Un PV trop succinct peut poser problème lors de démarches administratives auprès de la banque, de la préfecture ou des financeurs. Soyez exhaustif sur les votes et les décisions, et conservez le registre avec soin.

Outils et ressources pour simplifier l’organisation

HelloAsso met à disposition des 450 000 associations qui utilisent la plateforme des outils gratuits pour gérer les adhésions, envoyer les convocations et communiquer avec les membres. Des solutions numériques permettent également d’organiser des votes électroniques sécurisés et de signer les PV numériquement. Pour les associations qui recrutent, pensez à articuler le calendrier de l’AG avec vos obligations liées à l’embauche d’un salarié, à votre compte bancaire associatif et aux éventuels changements d’adresse du siège social.

Questions fréquentes

Une association doit-elle obligatoirement tenir une AG chaque année ?

La loi 1901 ne l’impose pas en tant que telle, mais les statuts le prévoient généralement. Certains financeurs publics ou agréments conditionnent leur soutien à la tenue d’une AG annuelle pour l’approbation des comptes.

Que se passe-t-il si le quorum n’est pas atteint ?

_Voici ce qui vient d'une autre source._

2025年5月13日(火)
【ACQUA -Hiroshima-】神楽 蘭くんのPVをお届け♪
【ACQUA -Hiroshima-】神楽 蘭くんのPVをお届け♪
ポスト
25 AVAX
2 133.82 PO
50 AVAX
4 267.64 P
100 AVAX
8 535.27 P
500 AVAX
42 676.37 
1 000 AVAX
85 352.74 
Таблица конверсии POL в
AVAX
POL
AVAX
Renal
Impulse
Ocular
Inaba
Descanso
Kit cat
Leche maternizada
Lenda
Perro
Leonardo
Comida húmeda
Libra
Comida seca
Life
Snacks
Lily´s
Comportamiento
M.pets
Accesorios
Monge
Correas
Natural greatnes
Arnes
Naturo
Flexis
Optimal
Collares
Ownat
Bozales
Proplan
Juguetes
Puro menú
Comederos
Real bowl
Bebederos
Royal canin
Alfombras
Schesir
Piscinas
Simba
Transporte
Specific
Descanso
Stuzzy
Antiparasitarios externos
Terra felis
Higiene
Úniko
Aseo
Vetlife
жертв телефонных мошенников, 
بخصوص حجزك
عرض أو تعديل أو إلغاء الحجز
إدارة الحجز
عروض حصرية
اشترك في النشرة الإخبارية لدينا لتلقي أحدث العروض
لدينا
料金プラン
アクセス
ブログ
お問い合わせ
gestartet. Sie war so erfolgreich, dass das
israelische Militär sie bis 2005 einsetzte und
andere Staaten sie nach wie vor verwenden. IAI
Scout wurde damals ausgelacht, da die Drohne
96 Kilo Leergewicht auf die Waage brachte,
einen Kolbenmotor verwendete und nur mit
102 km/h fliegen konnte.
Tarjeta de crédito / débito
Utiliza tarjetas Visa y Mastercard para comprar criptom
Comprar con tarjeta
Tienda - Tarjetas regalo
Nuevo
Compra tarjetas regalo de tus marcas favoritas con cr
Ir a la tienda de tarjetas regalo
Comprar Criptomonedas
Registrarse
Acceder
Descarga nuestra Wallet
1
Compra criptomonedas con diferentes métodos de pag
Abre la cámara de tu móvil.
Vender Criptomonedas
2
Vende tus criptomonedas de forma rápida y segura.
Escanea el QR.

L’AG ne peut pas délibérer valablement. Les statuts prévoient en général la convocation d’une seconde assemblée dans un délai défini, souvent sans condition de quorum.

Peut-on organiser une AG entièrement en visioconférence ?

Oui, à condition que les statuts l’autorisent et que les modalités garantissent l’identification des votants, la confidentialité des votes secrets et la possibilité réelle de participer aux débats.

Combien de temps faut-il conserver les procès-verbaux ?

Les PV doivent être conservés sans limitation de durée. Ils constituent la mémoire juridique de l’association et peuvent être réclamés par les membres ou l’administration à tout moment.

Un membre peut-il voter par procuration ?

Oui, sauf disposition contraire des statuts. Le nombre de procurations par personne est généralement limité à deux ou trois pour préserver l’équilibre démocratique des votes.

Qui peut convoquer l’assemblée générale ?

C’est le plus souvent le président qui est compétent pour diffuser la convocation, avec sa signature. Les statuts peuvent néanmoins prévoir un autre organe compétent. La convocation peut être individuelle ou collective : par courrier, e-mail, affichage ou parution dans la presse.